Copy the lines from the one containing "# 2. SARSA算法概述" down to the one containing "作为SARSA算法的名字本身来说，它实际上是由 $S,A,R,S,A$ 几个字母组成的。而", substituting "SARSA方法" for "SARSA算法" and leaving everything else unchanged.
Start of PROVIDED DATA
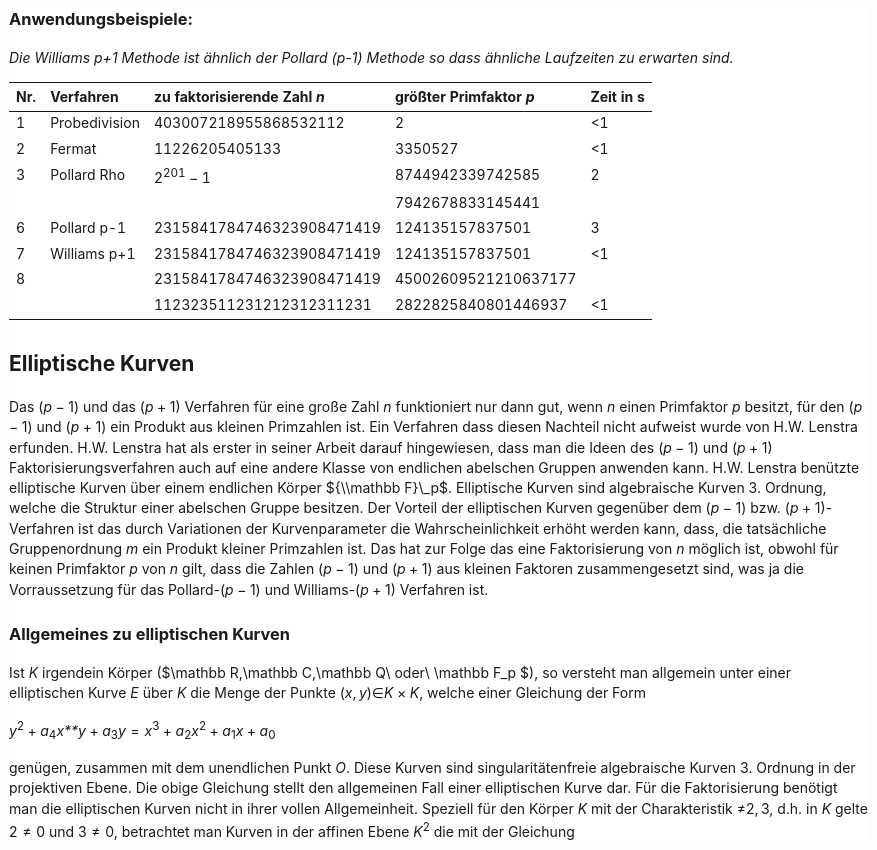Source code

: ### Anwendungsbeispiele:

<span>*Die Williams p+1 Methode ist ähnlich der Pollard (p-1) Methode so dass ähnliche Laufzeiten zu erwarten sind.* </span>

| Nr. | Verfahren     | zu faktorisierende Zahl *n* | größter Primfaktor *p* | Zeit in s |
|:----|:--------------|:----------------------------|:-----------------------|:----------|
| 1   | Probedivision | 403007218955868532112       | 2                      | &lt;1     |
| 2   | Fermat        | 11226205405133              | 3350527                | &lt;1     |
| 3   | Pollard Rho   | 2<sup>201</sup> − 1         | 8744942339742585       | 2         |
|     |               |                             | 7942678833145441       |           |
| 6   | Pollard p-1   | 2315841784746323908471419   | 124135157837501        | 3         |
| 7   | Williams p+1  | 2315841784746323908471419   | 124135157837501        | &lt;1     |
| 8   |               | 2315841784746323908471419   | 45002609521210637177   |           |
|     |               | 112323511231212312311231    | 2822825840801446937    | &lt;1     |

Elliptische Kurven
------------------

Das (*p* − 1) und das (*p* + 1) Verfahren für eine große Zahl *n* funktioniert nur dann gut, wenn *n* einen Primfaktor *p* besitzt, für den (*p* − 1) und (*p* + 1) ein Produkt aus kleinen Primzahlen ist. Ein Verfahren dass diesen Nachteil nicht aufweist wurde von H.W. Lenstra erfunden. H.W. Lenstra hat als erster in seiner Arbeit darauf hingewiesen, dass man die Ideen des (*p* − 1) und (*p* + 1) Faktorisierungsverfahren auch auf eine andere Klasse von endlichen abelschen Gruppen anwenden kann. H.W. Lenstra benützte elliptische Kurven über einem endlichen Körper ${\\mathbb F}\_p$. Elliptische Kurven sind algebraische Kurven 3. Ordnung, welche die Struktur einer abelschen Gruppe besitzen. Der Vorteil der elliptischen Kurven gegenüber dem (*p* − 1) bzw. (*p* + 1)-Verfahren ist das durch Variationen der Kurvenparameter die Wahrscheinlichkeit erhöht werden kann, dass, die tatsächliche Gruppenordnung *m* ein Produkt kleiner Primzahlen ist. Das hat zur Folge das eine Faktorisierung von *n* möglich ist, obwohl für keinen Primfaktor *p* von *n* gilt, dass die Zahlen (*p* − 1) und (*p* + 1) aus kleinen Faktoren zusammengesetzt sind, was ja die Vorraussetzung für das Pollard-(*p* − 1) und Williams-(*p* + 1) Verfahren ist.

### Allgemeines zu elliptischen Kurven

Ist *K* irgendein Körper ($\\mathbb R,\\mathbb C,\\mathbb Q\\ oder\\ \\mathbb F\_p $), so versteht man allgemein unter einer elliptischen Kurve *E* über *K* die Menge der Punkte (*x*, *y*)∈*K* × *K*, welche einer Gleichung der Form

*y*<sup>2</sup> + *a*<sub>4</sub>*x**y* + *a*<sub>3</sub>*y* = *x*<sup>3</sup> + *a*<sub>2</sub>*x*<sup>2</sup> + *a*<sub>1</sub>*x* + *a*<sub>0</sub>

genügen, zusammen mit dem unendlichen Punkt *O*. Diese Kurven sind singularitätenfreie algebraische Kurven 3. Ordnung in der projektiven Ebene. Die obige Gleichung stellt den allgemeinen Fall einer elliptischen Kurve dar. Für die Faktorisierung benötigt man die elliptischen Kurven nicht in ihrer vollen Allgemeinheit. Speziell für den Körper *K* mit der Charakteristik ≠2, 3, d.h. in *K* gelte 2 ≠ 0 und 3 ≠ 0, betrachtet man Kurven in der affinen Ebene *K*<sup>2</sup> die mit der Gleichung
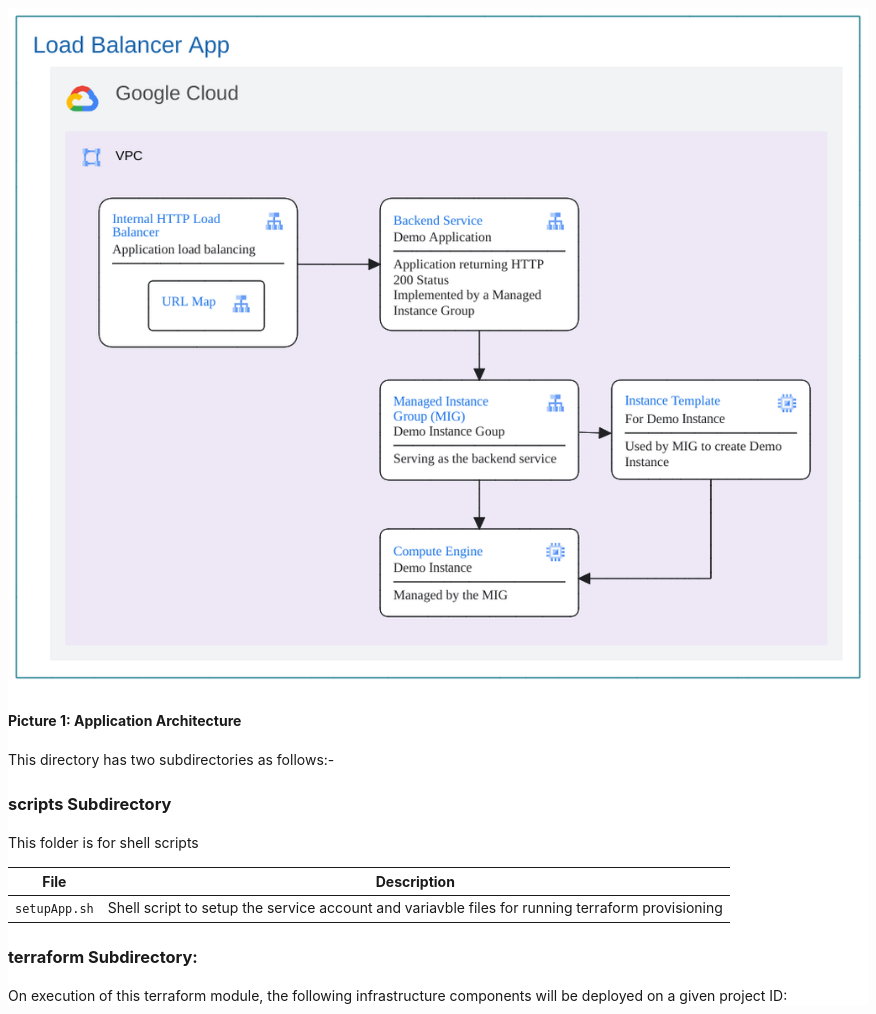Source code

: ![Load Balancer App](diagrams/loadbalancer-app.png)
#### Picture 1: Application Architecture

This directory has two subdirectories as follows:-

### scripts Subdirectory
This folder is for shell scripts

| File              | Description |
| ----              | ----------- |
|`setupApp.sh`         | Shell script to setup the service account and variavble files for running terraform provisioning|

### terraform Subdirectory: 

On execution of this terraform module, the following infrastructure components will be deployed on a given project ID:
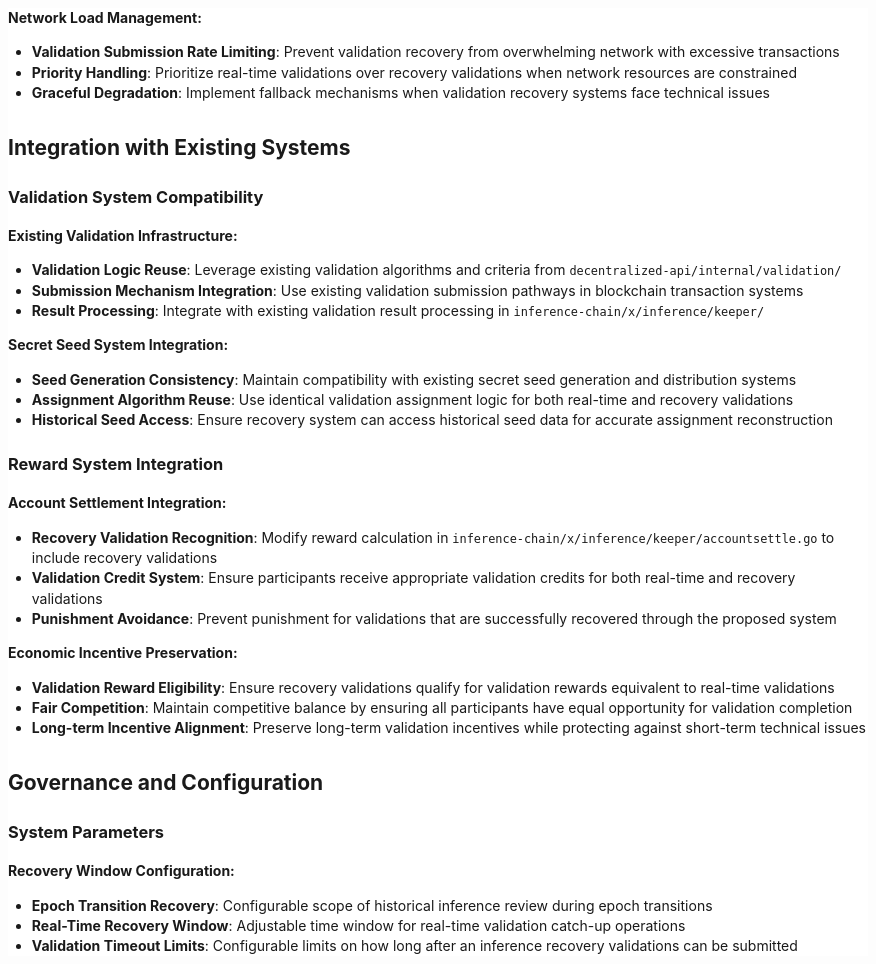 **Network Load Management:**
- **Validation Submission Rate Limiting**: Prevent validation recovery from overwhelming network with excessive transactions
- **Priority Handling**: Prioritize real-time validations over recovery validations when network resources are constrained
- **Graceful Degradation**: Implement fallback mechanisms when validation recovery systems face technical issues

## Integration with Existing Systems

### Validation System Compatibility

**Existing Validation Infrastructure:**
- **Validation Logic Reuse**: Leverage existing validation algorithms and criteria from `decentralized-api/internal/validation/`
- **Submission Mechanism Integration**: Use existing validation submission pathways in blockchain transaction systems
- **Result Processing**: Integrate with existing validation result processing in `inference-chain/x/inference/keeper/`

**Secret Seed System Integration:**
- **Seed Generation Consistency**: Maintain compatibility with existing secret seed generation and distribution systems
- **Assignment Algorithm Reuse**: Use identical validation assignment logic for both real-time and recovery validations
- **Historical Seed Access**: Ensure recovery system can access historical seed data for accurate assignment reconstruction

### Reward System Integration

**Account Settlement Integration:**
- **Recovery Validation Recognition**: Modify reward calculation in `inference-chain/x/inference/keeper/accountsettle.go` to include recovery validations
- **Validation Credit System**: Ensure participants receive appropriate validation credits for both real-time and recovery validations
- **Punishment Avoidance**: Prevent punishment for validations that are successfully recovered through the proposed system

**Economic Incentive Preservation:**
- **Validation Reward Eligibility**: Ensure recovery validations qualify for validation rewards equivalent to real-time validations
- **Fair Competition**: Maintain competitive balance by ensuring all participants have equal opportunity for validation completion
- **Long-term Incentive Alignment**: Preserve long-term validation incentives while protecting against short-term technical issues

## Governance and Configuration

### System Parameters

**Recovery Window Configuration:**
- **Epoch Transition Recovery**: Configurable scope of historical inference review during epoch transitions
- **Real-Time Recovery Window**: Adjustable time window for real-time validation catch-up operations
- **Validation Timeout Limits**: Configurable limits on how long after an inference recovery validations can be submitted
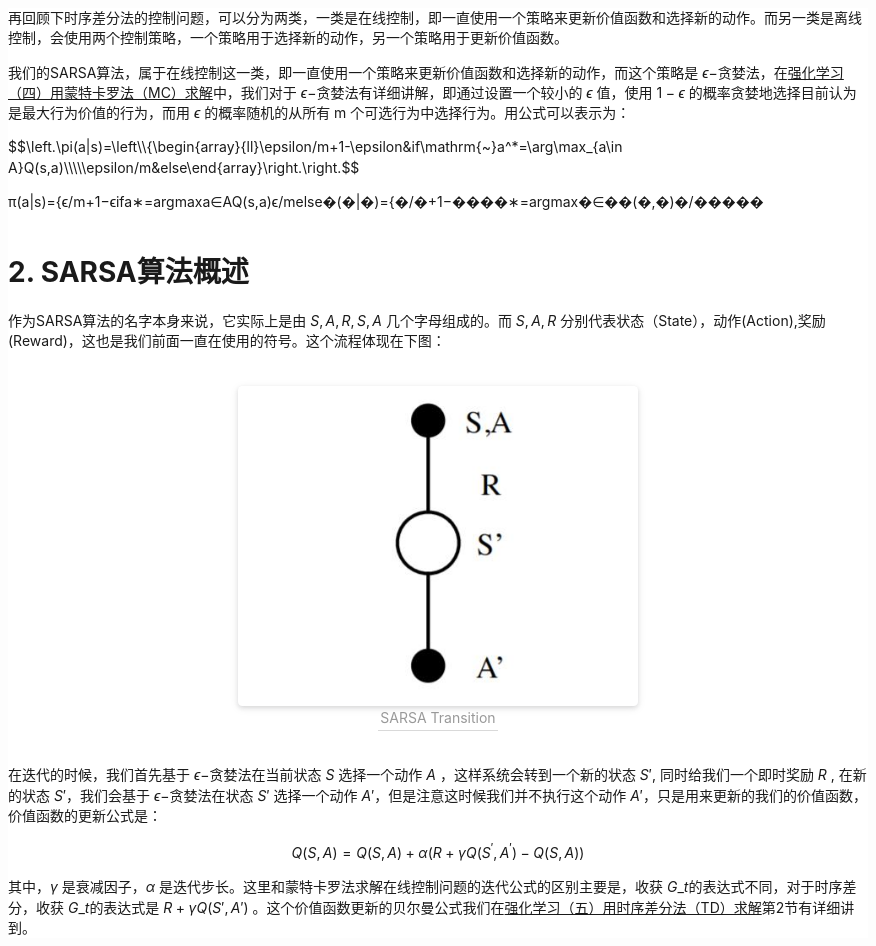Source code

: 再回顾下时序差分法的控制问题，可以分为两类，一类是在线控制，即一直使用一个策略来更新价值函数和选择新的动作。而另一类是离线控制，会使用两个控制策略，一个策略用于选择新的动作，另一个策略用于更新价值函数。

我们的SARSA算法，属于在线控制这一类，即一直使用一个策略来更新价值函数和选择新的动作，而这个策略是 $ϵ−$贪婪法，在[强化学习（四）用蒙特卡罗法（MC）求解](https://www.cnblogs.com/pinard/p/9492980.html)中，我们对于 $ϵ−$贪婪法有详细讲解，即通过设置一个较小的 $ϵ$ 值，使用 $1−ϵ$ 的概率贪婪地选择目前认为是最大行为价值的行为，而用 $ϵ$ 的概率随机的从所有 m 个可选行为中选择行为。用公式可以表示为：

$$\left.\pi(a|s)=\left\\\\{\begin{array}{ll}\epsilon/m+1-\epsilon&if\mathrm{~}a^*=\arg\max\_{a\in A}Q(s,a)\\\\\\\\\epsilon/m&else\end{array}\right.\right.$$

π(a|s)={ϵ/m+1−ϵifa∗=argmaxa∈AQ(s,a)ϵ/melse�(�|�)={�/�+1−����∗=arg⁡max�∈��(�,�)�/�����

# 2. SARSA算法概述

作为SARSA算法的名字本身来说，它实际上是由 $S,A,R,S,A$ 几个字母组成的。而 $S,A,R$ 分别代表状态（State），动作(Action),奖励(Reward)，这也是我们前面一直在使用的符号。这个流程体现在下图：

<br>
<center>
  <img src="images/2_01.jpg" width="400" height="320" align=center style="border-radius: 0.3125em; box-shadow: 0 2px 4px 0 rgba(34,36,38,.12),0 2px 10px 0 rgba(34,36,38,.08);">
  <br>
  <div style="color:orange; border-bottom: 1px solid #d9d9d9; display: inline-block; color: #999; padding: 2px;">SARSA Transition</div>
</center>
<br>

在迭代的时候，我们首先基于 $ϵ−$贪婪法在当前状态 $S$ 选择一个动作 $A$ ，这样系统会转到一个新的状态 $S′$, 同时给我们一个即时奖励 $R$ , 在新的状态 $S′$，我们会基于 $ϵ−$贪婪法在状态 $S′$ 选择一个动作 $A′$，但是注意这时候我们并不执行这个动作 $A′$，只是用来更新的我们的价值函数，价值函数的更新公式是：

$$Q(S,A)=Q(S,A)+\alpha(R+\gamma Q(S^{\prime},A^{\prime})-Q(S,A))$$

其中，$γ$ 是衰减因子，$α$ 是迭代步长。这里和蒙特卡罗法求解在线控制问题的迭代公式的区别主要是，收获 $G\_t$的表达式不同，对于时序差分，收获 $G\_t$的表达式是 $R+\gamma Q(S',A')$ 。这个价值函数更新的贝尔曼公式我们在[强化学习（五）用时序差分法（TD）求解](https://www.cnblogs.com/pinard/p/9529828.html)第2节有详细讲到。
End of PROVIDED DATA
■ RESPONSE TO THIS TASK:
# 2. SARSA方法概述

作为SARSA方法的名字本身来说，它实际上是由 $S,A,R,S,A$ 几个字母组成的。而 $S,A,R$ 分别代表状态（State），动作(Action),奖励(Reward)，这也是我们前面一直在使用的符号。这个流程体现在下图：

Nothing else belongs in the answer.